Re: BUG #18080: to_tsvector fails for long text input

From: Alvaro Herrera <alvherre(at)alvh(dot)no-ip(dot)org>
To: uwe(dot)binder(at)pass-consulting(dot)com, pgsql-bugs(at)lists(dot)postgresql(dot)org
Subject: Re: BUG #18080: to_tsvector fails for long text input
Date: 2023-09-15 11:41:56
Message-ID: 202309151141.pq2zpi5kxdvn@alvherre.pgsql
Views: Raw Message | Whole Thread | Download mbox | Resend email
Thread:
Lists: pgsql-bugs

On 2023-Sep-04, PG Bug reporting form wrote:

> SELECT to_tsvector('english'::regconfig, (REPEAT('<Long123456789/>'::text,
> 20000000)));
> results in
> ERROR: invalid memory alloc request size 2133333320

This is because to_tsvector_byid does this:

prs.lenwords = VARSIZE_ANY_EXHDR(in) / 6; /* just estimation of word's
* number */
if (prs.lenwords < 2)
prs.lenwords = 2;
prs.curwords = 0;
prs.pos = 0;
prs.words = (ParsedWord *) palloc(sizeof(ParsedWord) * prs.lenwords);

where sizeof(ParsedWord) is 40 (in my laptop). So this tries to
allocate more memory than palloc() is willing to give it. The attached
patch fixes just the query you supplied and nothing else.

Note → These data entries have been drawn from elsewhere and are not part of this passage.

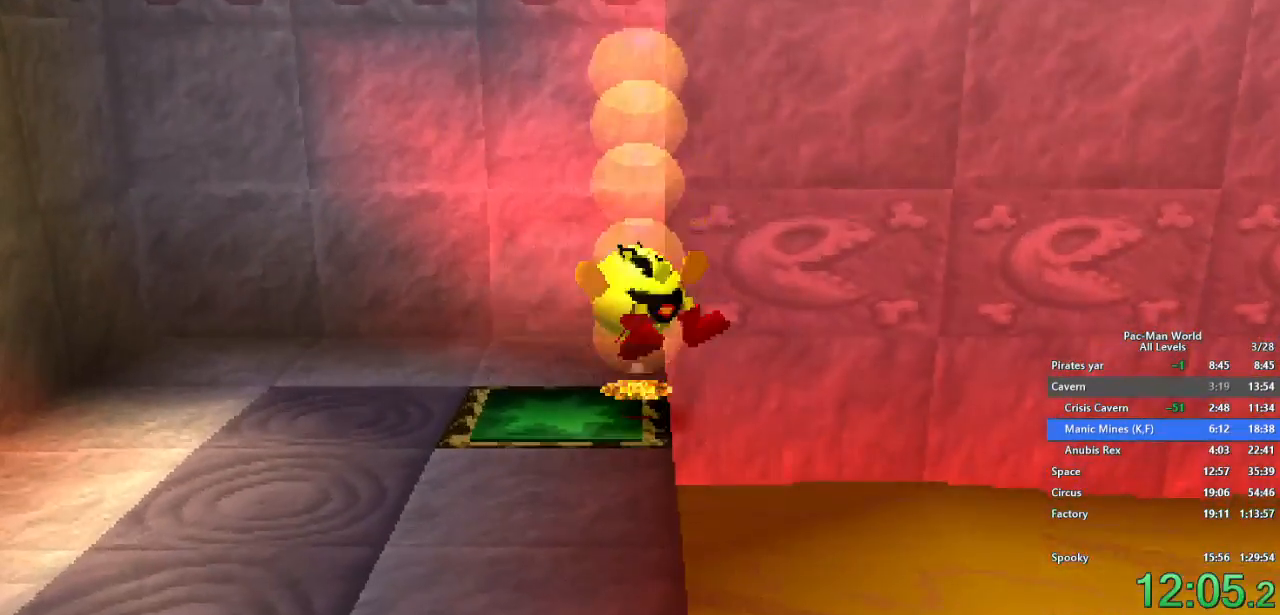
{"buttons": [], "left_stick": "up-right", "right_stick": "center", "events": [[17, "left_stick", "down-right"], [117, "left_stick", "up-right"], [200, "left_stick", "down-right"], [283, "left_stick", "up-right"], [367, "left_stick", "down-right"], [450, "left_stick", "up-right"]]}
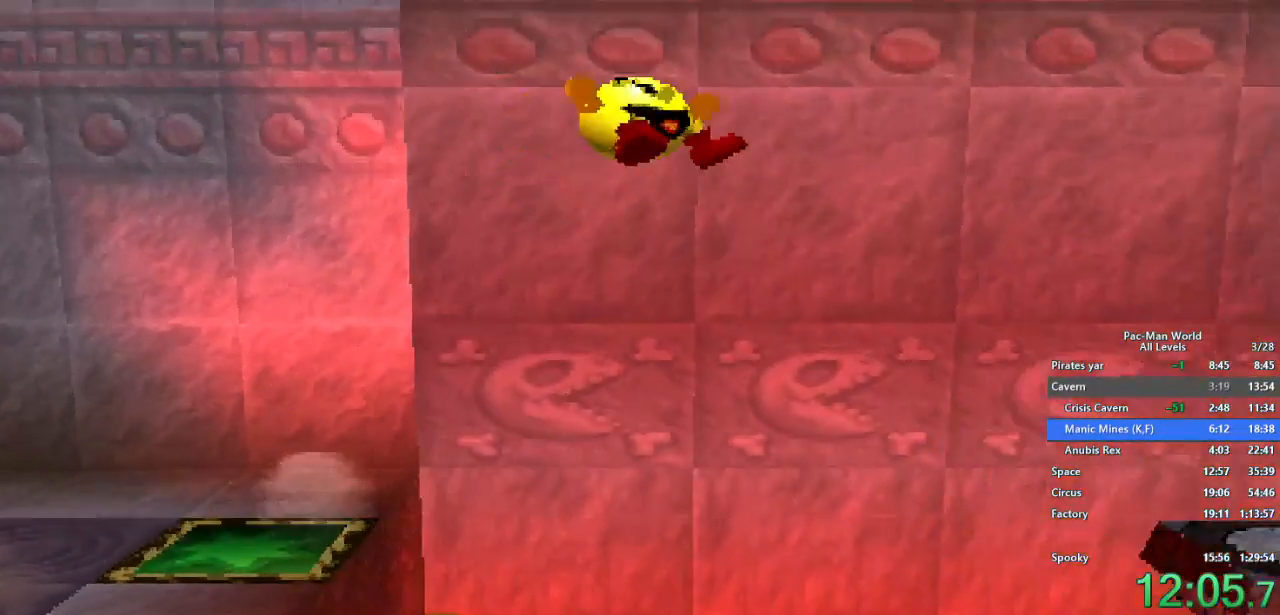
{"buttons": [], "left_stick": "center", "right_stick": "center", "events": [[17, "left_stick", "right"], [383, "left_stick", "center"]]}
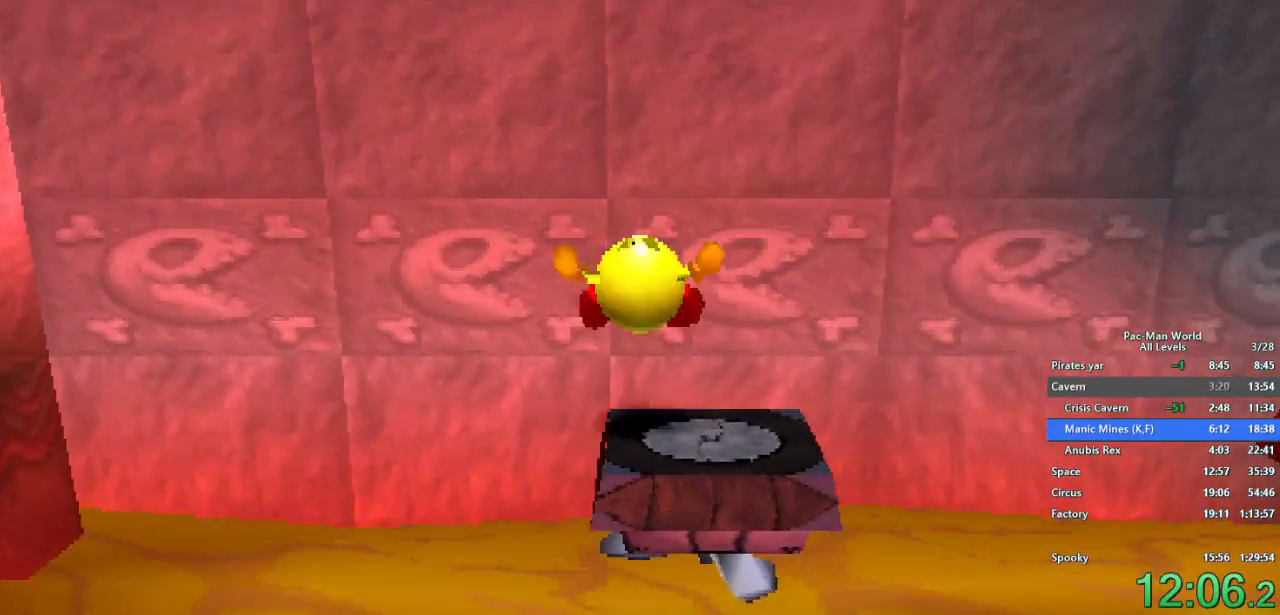
{"buttons": ["A"], "left_stick": "right", "right_stick": "center", "events": [[167, "left_stick", "right"], [467, "A", "down"]]}
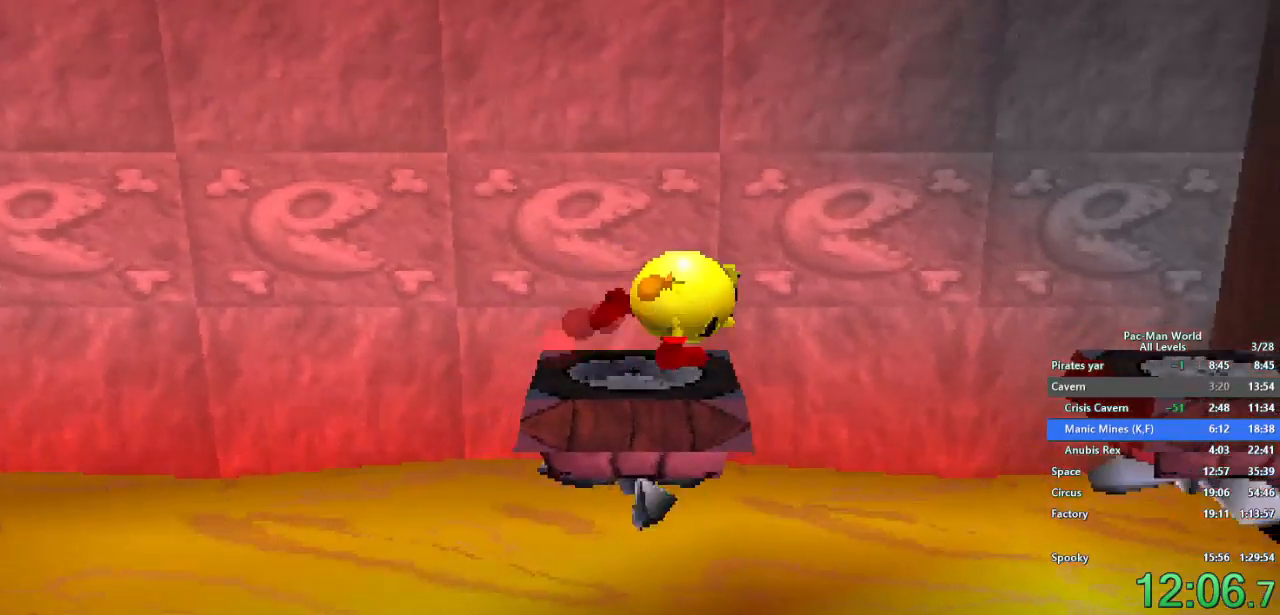
{"buttons": [], "left_stick": "center", "right_stick": "center", "events": [[100, "A", "up"], [367, "left_stick", "center"]]}
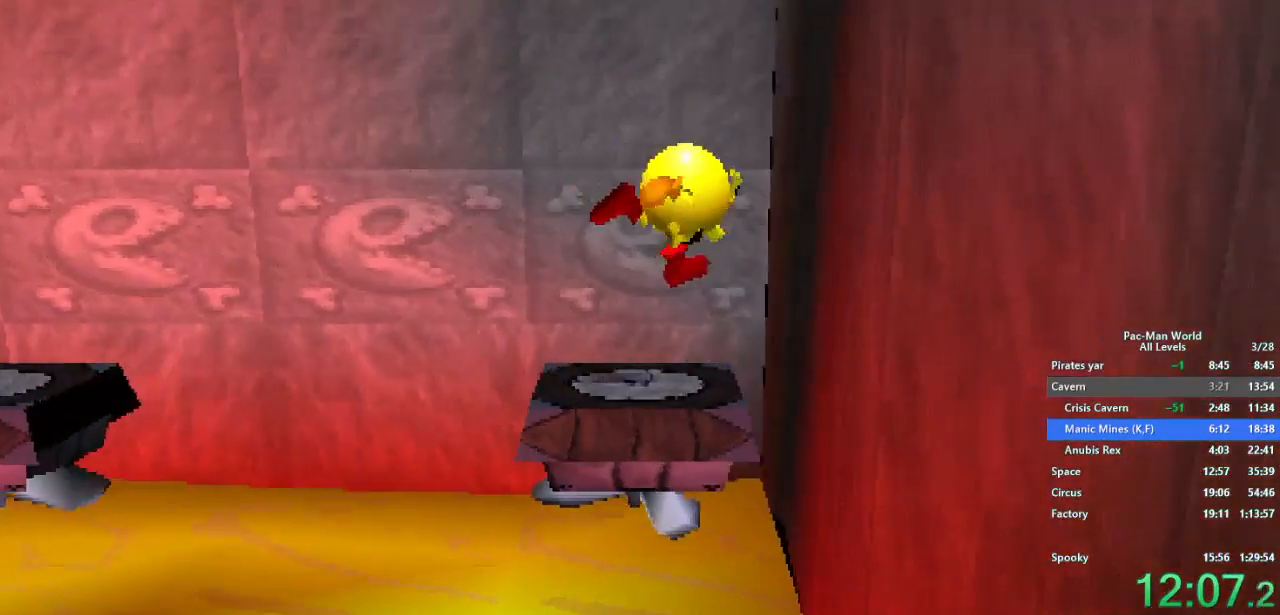
{"buttons": [], "left_stick": "up", "right_stick": "center", "events": [[267, "left_stick", "left"], [367, "left_stick", "down"], [417, "left_stick", "right"], [467, "left_stick", "up"]]}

I wonder if we want to support this kind of thing; I suspect we don't.
Other parts of text-search would fail in the same way and would also
need to receive similar fixes. However, the real problem comes when we
try to store such huge tsvectors, because that means we end up with
"huge" tuples on disk that need I/O support. Eventually AFAIR you run
into the size limit in the FE/BE protocol and all crashes and burns
because that one cannot be changed without bumping the version.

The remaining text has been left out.